| 
     
			
			
			IN 'T BARRE 
			NOORD'N
			VAN FEBRUARI
 
 
			
 
				
					
						| 
  Schaatsen 
						op Stadion Diekman met op de achtergrond klok en 
						ballenpaal..
 
 |  
			  
				
					
						| 
						
							| 
								
								
 
 
 Iedereen heeft het wel eens.
 Je herinnert je een in jouw ogen belangrijke of 
								heftige gebeurtenis uit het verleden. Je 
								probeert die met anderen die er volgens jou ook 
								bij waren te delen, maar men haalt de schouders 
								op of kijkt je aan met een gezicht van “waar heb 
								je het over?“
 Je weet het toch zeker en ziet het nog zo voor 
								je. Je bent toch niet gek? Maar toch ga je 
								twijfelen.
 Dat had ik met deze leuke foto van schaatsen op 
								de sintelbaan van het Diekman.
 Een dag van te voren hadden we op school de 
								boodschap meegekregen dat er voor de liefhebbers 
								schaatswedstrijden werden gehouden. Die mee 
								wilde doen moest om 8.15 uur op het Diekman 
								zijn, die niet kon schaatsen of geen zin had, 
								moest gewoon naar school. Hoewel er weinig 
								schaatstalent in mij school, koos ik uiteraard 
								voor het schaatsen want alles was in die tijd 
								beter dan het volgen van saaie lessen als 
								algebra of meetkunde…. Die middag was het echter 
								gaan sneeuwen en in de avond stak er een barre 
								oostenwind op die strenge vorst aanvoerde zodat 
								het vroor dat het kraakte. De morgen van de 
								schaatswedstrijd was het naast ijzig koud dan 
								ook spiegelglad op de hard bevroren sneeuw. De 
								baan was een puinhoop maar desondanks moest er 
								worden geschaatst. Zo goed en zo kwaad als het 
								ging werd er een wedstrijdbaan gecreëerd en 
								startten we met vier man tegelijk de voorronden 
								die ik uiteraard verloor. Er waren veel 
								valpartijen waarbij het er soms bloederig aan 
								toe ging.
  Na de uitschakeling sloeg wegens de 
								toestand van de baan en de Siberische kou al 
								snel de verveling toe en werd aan de leiding 
								gevraagd of we weg mochten. Dat mocht maar dan 
								wel rechtstreeks naar school. Jongens uit mijn 
								klas die wat doortastender waren als ik, hadden 
								deze instructies niet afgewacht en waren hem al 
								snel naar huis gesmeerd. Na enige twijfel 
								besloot ik het risico te nemen en hun voorbeeld 
								te volgen. Eenmaal buiten het stadion trof ik op 
								de van Deinzelaan een wanhopig meisje uit de 
								eerste klas aan dat bibberend van de kou naast 
								haar fiets stond. Ik vroeg wat er aan de hand 
								was en ze zei dat ze niet verder durfde wegens 
								de gladheid. Ik bood aan met haar mee te 
								fietsen. Ze bleek op het Pathmos te wonen en dat 
								was toch mijn kant op. Ze aarzelde want met 
								vreemde jongens meegaan was in die tijd nog een 
								waagstuk maar uiteindelijk koos ze eieren voor 
								haar geld. Ik leende haar mijn muts en samen 
								ploeterden we richting Zuiderspoorbrug die we 
								wegens de gladde hellingen te voet 
								“overbrugden”. Op de Gertfertsingel ging het wat 
								beter en de Dikke Steen kwam in zicht. Bij het 
								postkantoortje mocht ik echter niet verder mee, 
								bang dat ze was om door buren of ouders samen 
								met een vreemde vogel als ik gezien te worden. 
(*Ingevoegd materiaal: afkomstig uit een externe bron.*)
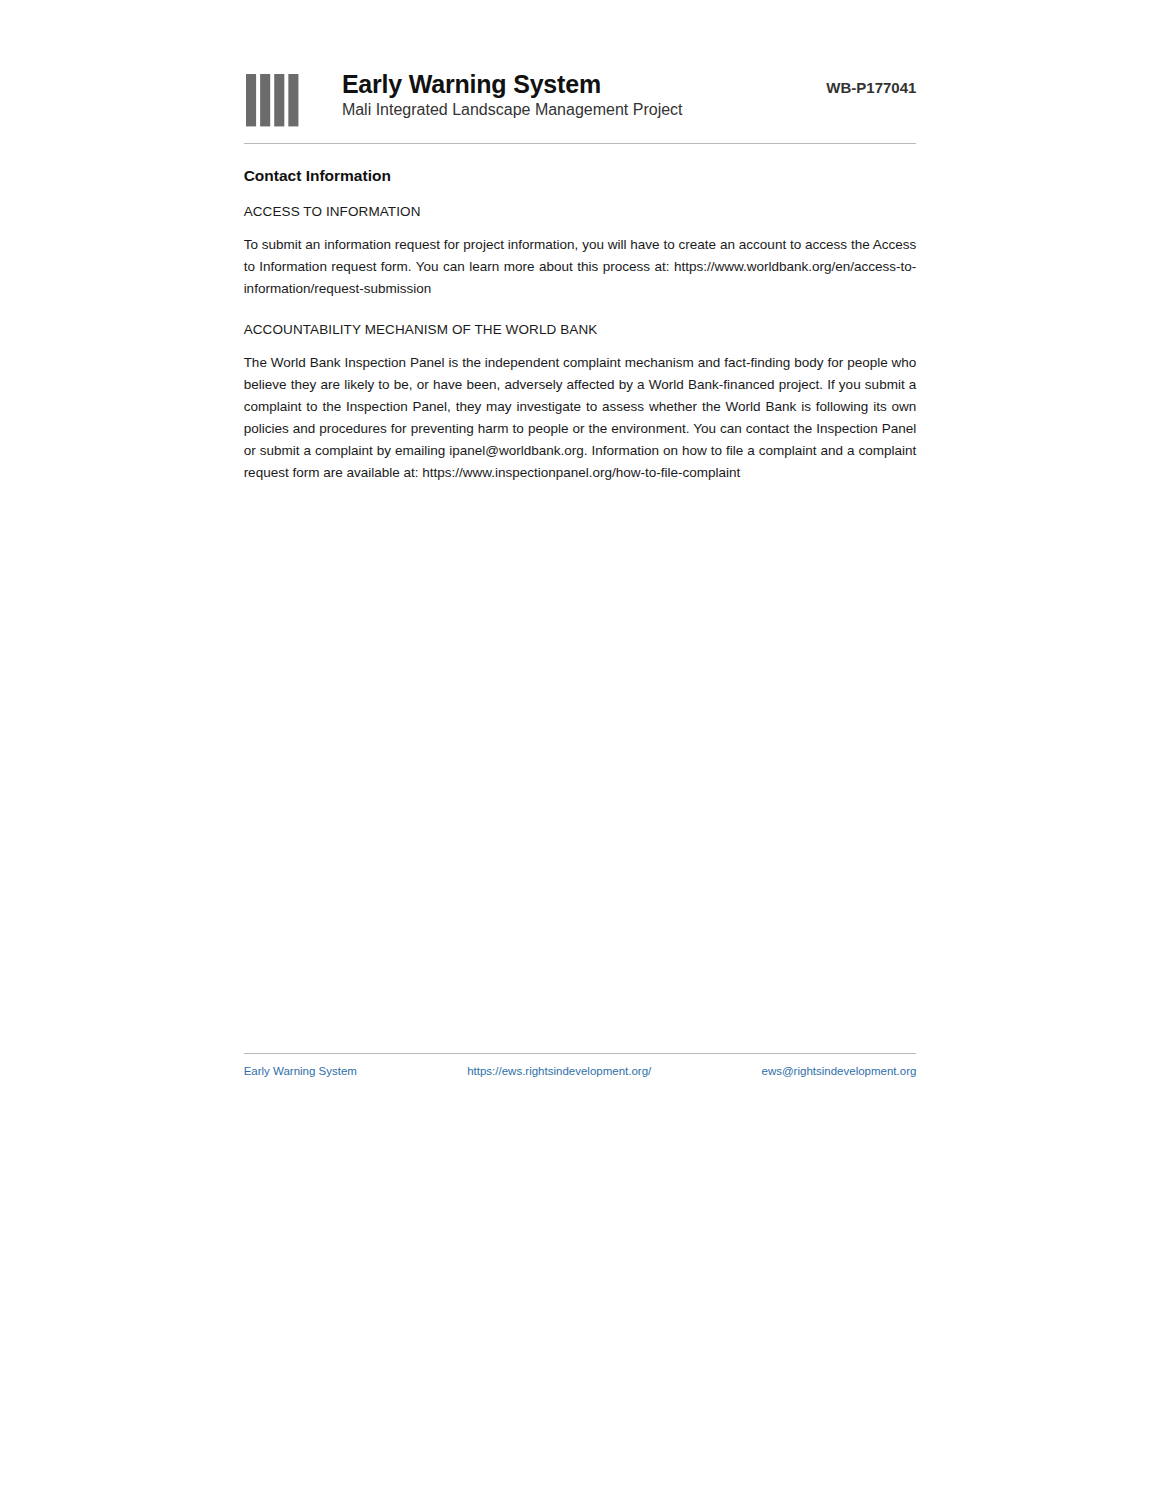Early Warning System
Mali Integrated Landscape Management Project
WB-P177041
Contact Information
ACCESS TO INFORMATION
To submit an information request for project information, you will have to create an account to access the Access to Information request form. You can learn more about this process at: https://www.worldbank.org/en/access-to-information/request-submission
ACCOUNTABILITY MECHANISM OF THE WORLD BANK
The World Bank Inspection Panel is the independent complaint mechanism and fact-finding body for people who believe they are likely to be, or have been, adversely affected by a World Bank-financed project. If you submit a complaint to the Inspection Panel, they may investigate to assess whether the World Bank is following its own policies and procedures for preventing harm to people or the environment. You can contact the Inspection Panel or submit a complaint by emailing ipanel@worldbank.org. Information on how to file a complaint and a complaint request form are available at: https://www.inspectionpanel.org/how-to-file-complaint
Early Warning System
https://ews.rightsindevelopment.org/
ews@rightsindevelopment.org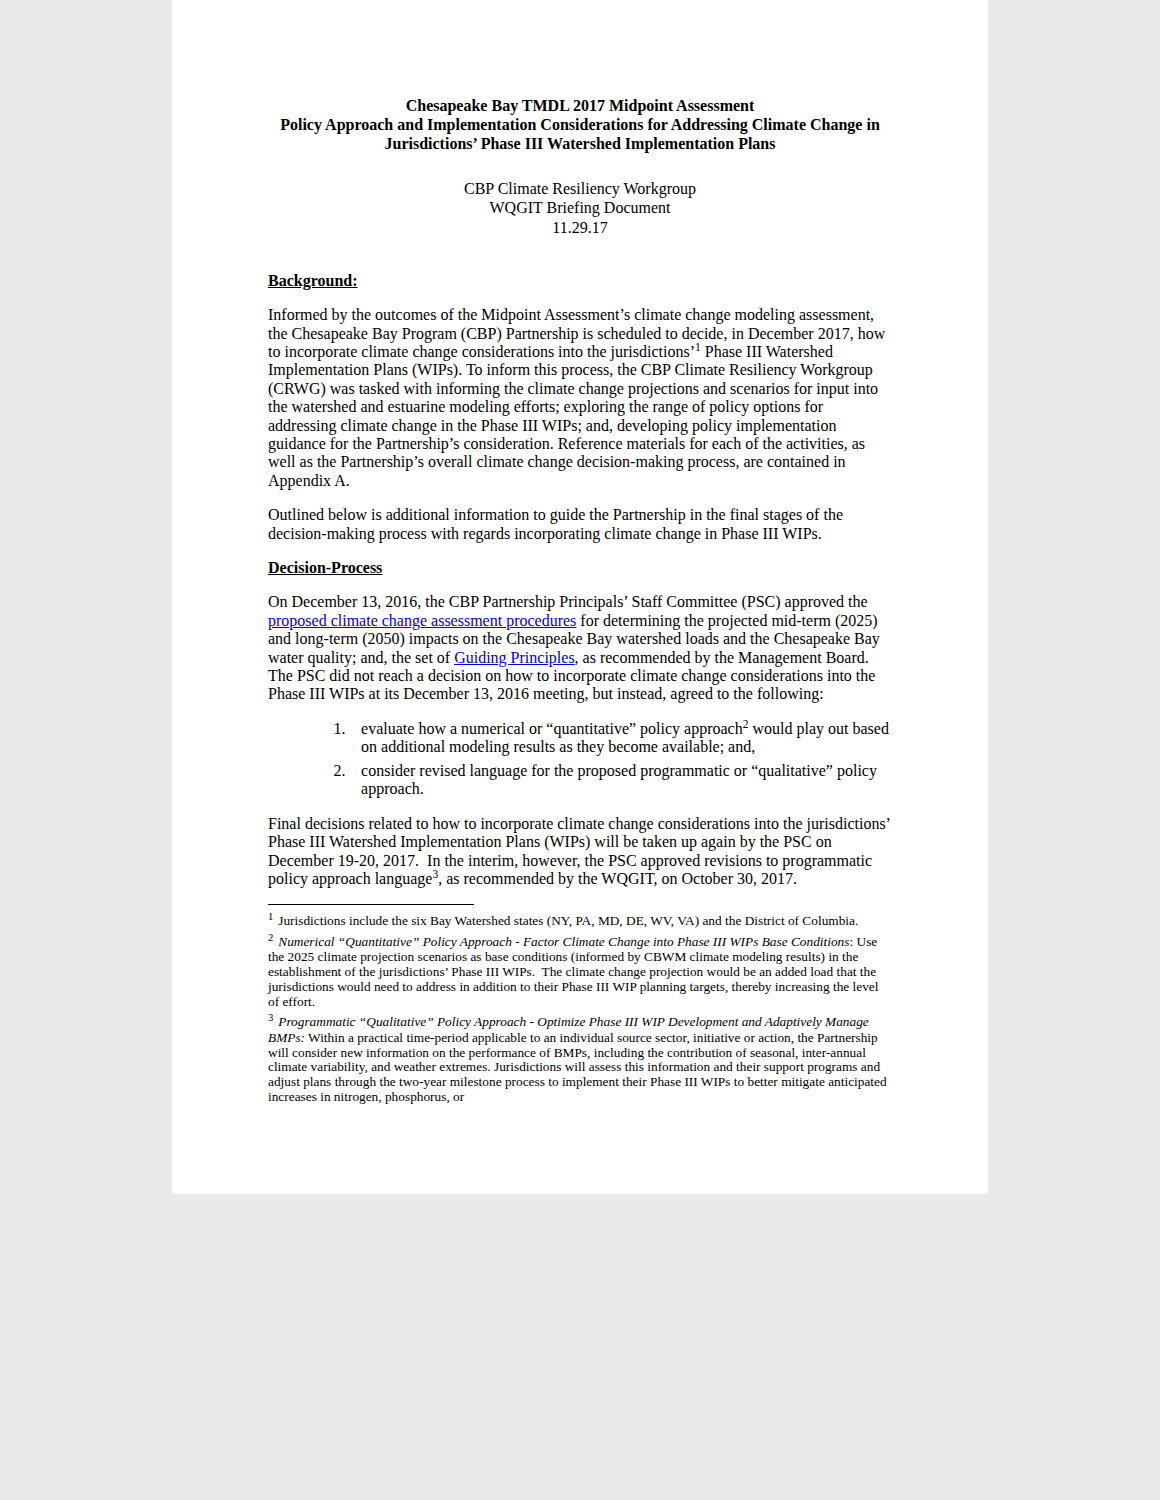Chesapeake Bay TMDL 2017 Midpoint Assessment
Policy Approach and Implementation Considerations for Addressing Climate Change in
Jurisdictions’ Phase III Watershed Implementation Plans
CBP Climate Resiliency Workgroup
WQGIT Briefing Document
11.29.17
Background:
Informed by the outcomes of the Midpoint Assessment’s climate change modeling assessment, the Chesapeake Bay Program (CBP) Partnership is scheduled to decide, in December 2017, how to incorporate climate change considerations into the jurisdictions’1 Phase III Watershed Implementation Plans (WIPs). To inform this process, the CBP Climate Resiliency Workgroup (CRWG) was tasked with informing the climate change projections and scenarios for input into the watershed and estuarine modeling efforts; exploring the range of policy options for addressing climate change in the Phase III WIPs; and, developing policy implementation guidance for the Partnership’s consideration. Reference materials for each of the activities, as well as the Partnership’s overall climate change decision-making process, are contained in Appendix A.
Outlined below is additional information to guide the Partnership in the final stages of the decision-making process with regards incorporating climate change in Phase III WIPs.
Decision-Process
On December 13, 2016, the CBP Partnership Principals’ Staff Committee (PSC) approved the proposed climate change assessment procedures for determining the projected mid-term (2025) and long-term (2050) impacts on the Chesapeake Bay watershed loads and the Chesapeake Bay water quality; and, the set of Guiding Principles, as recommended by the Management Board. The PSC did not reach a decision on how to incorporate climate change considerations into the Phase III WIPs at its December 13, 2016 meeting, but instead, agreed to the following:
evaluate how a numerical or “quantitative” policy approach2 would play out based on additional modeling results as they become available; and,
consider revised language for the proposed programmatic or “qualitative” policy approach.
Final decisions related to how to incorporate climate change considerations into the jurisdictions’ Phase III Watershed Implementation Plans (WIPs) will be taken up again by the PSC on December 19-20, 2017. In the interim, however, the PSC approved revisions to programmatic policy approach language3, as recommended by the WQGIT, on October 30, 2017.
1 Jurisdictions include the six Bay Watershed states (NY, PA, MD, DE, WV, VA) and the District of Columbia.
2 Numerical “Quantitative” Policy Approach - Factor Climate Change into Phase III WIPs Base Conditions: Use the 2025 climate projection scenarios as base conditions (informed by CBWM climate modeling results) in the establishment of the jurisdictions’ Phase III WIPs. The climate change projection would be an added load that the jurisdictions would need to address in addition to their Phase III WIP planning targets, thereby increasing the level of effort.
3 Programmatic “Qualitative” Policy Approach - Optimize Phase III WIP Development and Adaptively Manage BMPs: Within a practical time-period applicable to an individual source sector, initiative or action, the Partnership will consider new information on the performance of BMPs, including the contribution of seasonal, inter-annual climate variability, and weather extremes. Jurisdictions will assess this information and their support programs and adjust plans through the two-year milestone process to implement their Phase III WIPs to better mitigate anticipated increases in nitrogen, phosphorus, or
								Ik kreeg mijn muts terug en onze wegen scheidden 
								bij de rode brievenbus… Met een laatste 
								krachtsinspanning en totaal verkleumd bereikte 
								ik mijn huis waar moeder schrok van mijn 
								arctisch uiterlijk. Ik voelde mijn voeten nog 
								nauwelijks en trok als eerste mijn schoenen uit 
								om mijn tenen op een afstand van nog geen 10 
								centimeter voor ons potkacheltje te laten 
								ontdooien. Moeder had in alle gauwigheid een 
								beker met warme melk gemaakt en al nippend, kwam 
								ik langzaam bij….. Ik loog tegen moeder dat we 
								de rest van de dag ijsvrij hadden gekregen en 
								dat vond ze een verstandig besluit. De volgende 
								dag kwam de leiding nergens op terug en niemand 
								kreeg straf voor het massale spijbelen. Ook het 
								meisje knikte alleen glimlachend en zei verder 
								niets. Jaren later kwam ik haar tegen in een van 
								de Enschedese danstenten, ze wist het nog 
								precies en we konden er samen om lachen. Het 
								trillende schepseltje van toen was een mooie 
								meid geworden, ik echter een lelijke kerel en 
								alleen enige behulpzaamheid uit het verleden 
								bleek onvoldoende om de hernieuwde kennismaking 
								uit te breiden. Een wrede speling van het lot 
								die mij vaker parten speelde en waar ik mee heb 
								moeten leren leven. Nu even terug naar die barre dag in februari en 
								mijn vraag aan het begin van dit epistel…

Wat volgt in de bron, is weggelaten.